- **DATA RECORDS**:

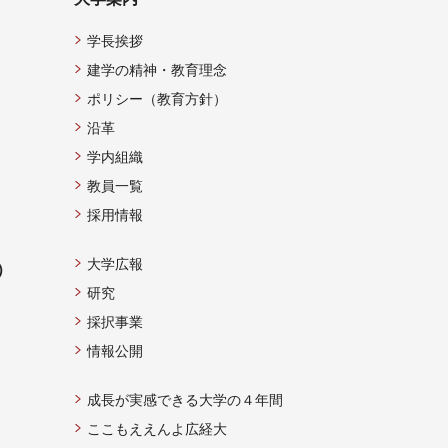
学長挨拶
建学の精神・教育理念
ポリシー（教育方針）
沿革
学内組織
教員一覧
採用情報
大学広報
）
研究
採択事業
情報公開
成長が実感できる大学の４年間
ここもええんよ広経大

- **WRITTEN TASK**: Transcribe the text lines from all of the rows above, character for character, and leave the pictures out of your answer.

- **EXERCISE RESULT**:
学長挨拶
建学の精神・教育理念
ポリシー（教育方針）
沿革
学内組織
教員一覧
採用情報
大学広報
）
研究
採択事業
情報公開
成長が実感できる大学の４年間
ここもええんよ広経大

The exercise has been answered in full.